* TASK OBJECTIVE: The whole answer is the data below, retyped exactly.

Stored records
== Segment start ==

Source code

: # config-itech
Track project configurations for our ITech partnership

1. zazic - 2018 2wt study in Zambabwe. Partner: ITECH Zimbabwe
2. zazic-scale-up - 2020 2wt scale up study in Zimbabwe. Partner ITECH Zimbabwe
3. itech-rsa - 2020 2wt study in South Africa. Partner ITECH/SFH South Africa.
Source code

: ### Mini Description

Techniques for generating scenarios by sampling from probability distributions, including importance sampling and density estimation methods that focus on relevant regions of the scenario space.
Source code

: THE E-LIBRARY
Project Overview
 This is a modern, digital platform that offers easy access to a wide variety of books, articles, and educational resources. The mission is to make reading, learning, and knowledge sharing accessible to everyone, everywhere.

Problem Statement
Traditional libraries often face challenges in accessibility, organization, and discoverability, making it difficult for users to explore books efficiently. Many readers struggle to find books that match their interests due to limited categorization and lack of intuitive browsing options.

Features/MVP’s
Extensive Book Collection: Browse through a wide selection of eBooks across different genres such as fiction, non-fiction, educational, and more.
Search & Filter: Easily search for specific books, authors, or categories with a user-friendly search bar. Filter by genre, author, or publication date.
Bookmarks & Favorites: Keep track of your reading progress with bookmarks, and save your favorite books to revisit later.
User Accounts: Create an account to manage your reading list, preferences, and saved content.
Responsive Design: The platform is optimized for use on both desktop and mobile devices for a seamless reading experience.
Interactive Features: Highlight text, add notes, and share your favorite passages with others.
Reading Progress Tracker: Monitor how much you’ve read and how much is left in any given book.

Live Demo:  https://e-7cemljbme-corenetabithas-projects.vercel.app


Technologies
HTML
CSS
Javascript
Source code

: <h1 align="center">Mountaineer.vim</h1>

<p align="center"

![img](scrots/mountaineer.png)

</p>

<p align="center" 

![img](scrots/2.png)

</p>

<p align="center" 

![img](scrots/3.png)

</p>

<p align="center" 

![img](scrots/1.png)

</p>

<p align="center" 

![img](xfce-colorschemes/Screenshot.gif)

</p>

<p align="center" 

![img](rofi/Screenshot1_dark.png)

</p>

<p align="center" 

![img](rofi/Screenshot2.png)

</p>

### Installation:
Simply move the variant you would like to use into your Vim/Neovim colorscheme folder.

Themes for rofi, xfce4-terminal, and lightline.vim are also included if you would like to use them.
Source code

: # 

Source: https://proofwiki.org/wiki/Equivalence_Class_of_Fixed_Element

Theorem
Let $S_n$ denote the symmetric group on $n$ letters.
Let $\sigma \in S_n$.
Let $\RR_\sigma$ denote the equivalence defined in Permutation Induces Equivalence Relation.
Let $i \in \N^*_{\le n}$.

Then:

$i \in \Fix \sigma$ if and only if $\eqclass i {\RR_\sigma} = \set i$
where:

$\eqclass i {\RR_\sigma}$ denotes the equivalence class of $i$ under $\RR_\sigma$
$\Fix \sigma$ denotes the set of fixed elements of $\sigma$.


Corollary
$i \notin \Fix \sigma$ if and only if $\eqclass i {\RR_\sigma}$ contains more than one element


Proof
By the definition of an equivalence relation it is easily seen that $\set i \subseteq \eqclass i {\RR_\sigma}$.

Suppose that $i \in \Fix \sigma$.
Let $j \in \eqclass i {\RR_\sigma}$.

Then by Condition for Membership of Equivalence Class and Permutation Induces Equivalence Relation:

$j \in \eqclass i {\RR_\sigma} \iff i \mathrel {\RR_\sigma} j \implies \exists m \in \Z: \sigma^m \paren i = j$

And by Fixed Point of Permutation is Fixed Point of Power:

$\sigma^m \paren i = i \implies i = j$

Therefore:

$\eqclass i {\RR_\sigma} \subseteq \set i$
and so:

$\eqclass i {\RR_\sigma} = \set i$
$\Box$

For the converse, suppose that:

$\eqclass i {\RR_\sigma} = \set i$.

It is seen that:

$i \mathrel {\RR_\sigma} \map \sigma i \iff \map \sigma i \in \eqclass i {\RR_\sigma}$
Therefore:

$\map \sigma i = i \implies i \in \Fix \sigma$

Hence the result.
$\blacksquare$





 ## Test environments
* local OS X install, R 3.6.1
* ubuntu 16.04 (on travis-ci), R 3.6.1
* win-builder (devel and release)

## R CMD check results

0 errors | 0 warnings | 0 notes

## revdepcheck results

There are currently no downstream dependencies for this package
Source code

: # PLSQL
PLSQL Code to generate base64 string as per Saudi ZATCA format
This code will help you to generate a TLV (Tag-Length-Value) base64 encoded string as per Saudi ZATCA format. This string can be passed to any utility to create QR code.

== Segment end ==

* RESULT:
Source code

: # config-itech
Track project configurations for our ITech partnership

1. zazic - 2018 2wt study in Zambabwe. Partner: ITECH Zimbabwe
2. zazic-scale-up - 2020 2wt scale up study in Zimbabwe. Partner ITECH Zimbabwe
3. itech-rsa - 2020 2wt study in South Africa. Partner ITECH/SFH South Africa.
Source code

: ### Mini Description

Techniques for generating scenarios by sampling from probability distributions, including importance sampling and density estimation methods that focus on relevant regions of the scenario space.
Source code

: THE E-LIBRARY
Project Overview
 This is a modern, digital platform that offers easy access to a wide variety of books, articles, and educational resources. The mission is to make reading, learning, and knowledge sharing accessible to everyone, everywhere.

Problem Statement
Traditional libraries often face challenges in accessibility, organization, and discoverability, making it difficult for users to explore books efficiently. Many readers struggle to find books that match their interests due to limited categorization and lack of intuitive browsing options.

Features/MVP’s
Extensive Book Collection: Browse through a wide selection of eBooks across different genres such as fiction, non-fiction, educational, and more.
Search & Filter: Easily search for specific books, authors, or categories with a user-friendly search bar. Filter by genre, author, or publication date.
Bookmarks & Favorites: Keep track of your reading progress with bookmarks, and save your favorite books to revisit later.
User Accounts: Create an account to manage your reading list, preferences, and saved content.
Responsive Design: The platform is optimized for use on both desktop and mobile devices for a seamless reading experience.
Interactive Features: Highlight text, add notes, and share your favorite passages with others.
Reading Progress Tracker: Monitor how much you’ve read and how much is left in any given book.

Live Demo:  https://e-7cemljbme-corenetabithas-projects.vercel.app


Technologies
HTML
CSS
Javascript
Source code

: <h1 align="center">Mountaineer.vim</h1>

<p align="center"

![img](scrots/mountaineer.png)

</p>

<p align="center" 

![img](scrots/2.png)

</p>

<p align="center" 

![img](scrots/3.png)

</p>

<p align="center" 

![img](scrots/1.png)

</p>

<p align="center" 

![img](xfce-colorschemes/Screenshot.gif)

</p>

<p align="center" 

![img](rofi/Screenshot1_dark.png)

</p>

<p align="center" 

![img](rofi/Screenshot2.png)

</p>

### Installation:
Simply move the variant you would like to use into your Vim/Neovim colorscheme folder.

Themes for rofi, xfce4-terminal, and lightline.vim are also included if you would like to use them.
Source code

: # 

Source: https://proofwiki.org/wiki/Equivalence_Class_of_Fixed_Element

Theorem
Let $S_n$ denote the symmetric group on $n$ letters.
Let $\sigma \in S_n$.
Let $\RR_\sigma$ denote the equivalence defined in Permutation Induces Equivalence Relation.
Let $i \in \N^*_{\le n}$.

Then:

$i \in \Fix \sigma$ if and only if $\eqclass i {\RR_\sigma} = \set i$
where:

$\eqclass i {\RR_\sigma}$ denotes the equivalence class of $i$ under $\RR_\sigma$
$\Fix \sigma$ denotes the set of fixed elements of $\sigma$.


Corollary
$i \notin \Fix \sigma$ if and only if $\eqclass i {\RR_\sigma}$ contains more than one element


Proof
By the definition of an equivalence relation it is easily seen that $\set i \subseteq \eqclass i {\RR_\sigma}$.

Suppose that $i \in \Fix \sigma$.
Let $j \in \eqclass i {\RR_\sigma}$.

Then by Condition for Membership of Equivalence Class and Permutation Induces Equivalence Relation:

$j \in \eqclass i {\RR_\sigma} \iff i \mathrel {\RR_\sigma} j \implies \exists m \in \Z: \sigma^m \paren i = j$

And by Fixed Point of Permutation is Fixed Point of Power:

$\sigma^m \paren i = i \implies i = j$

Therefore:

$\eqclass i {\RR_\sigma} \subseteq \set i$
and so:

$\eqclass i {\RR_\sigma} = \set i$
$\Box$

For the converse, suppose that:

$\eqclass i {\RR_\sigma} = \set i$.

It is seen that:

$i \mathrel {\RR_\sigma} \map \sigma i \iff \map \sigma i \in \eqclass i {\RR_\sigma}$
Therefore:

$\map \sigma i = i \implies i \in \Fix \sigma$

Hence the result.
$\blacksquare$





 ## Test environments
* local OS X install, R 3.6.1
* ubuntu 16.04 (on travis-ci), R 3.6.1
* win-builder (devel and release)

## R CMD check results

0 errors | 0 warnings | 0 notes

## revdepcheck results

There are currently no downstream dependencies for this package
Source code

: # PLSQL
PLSQL Code to generate base64 string as per Saudi ZATCA format
This code will help you to generate a TLV (Tag-Length-Value) base64 encoded string as per Saudi ZATCA format. This string can be passed to any utility to create QR code.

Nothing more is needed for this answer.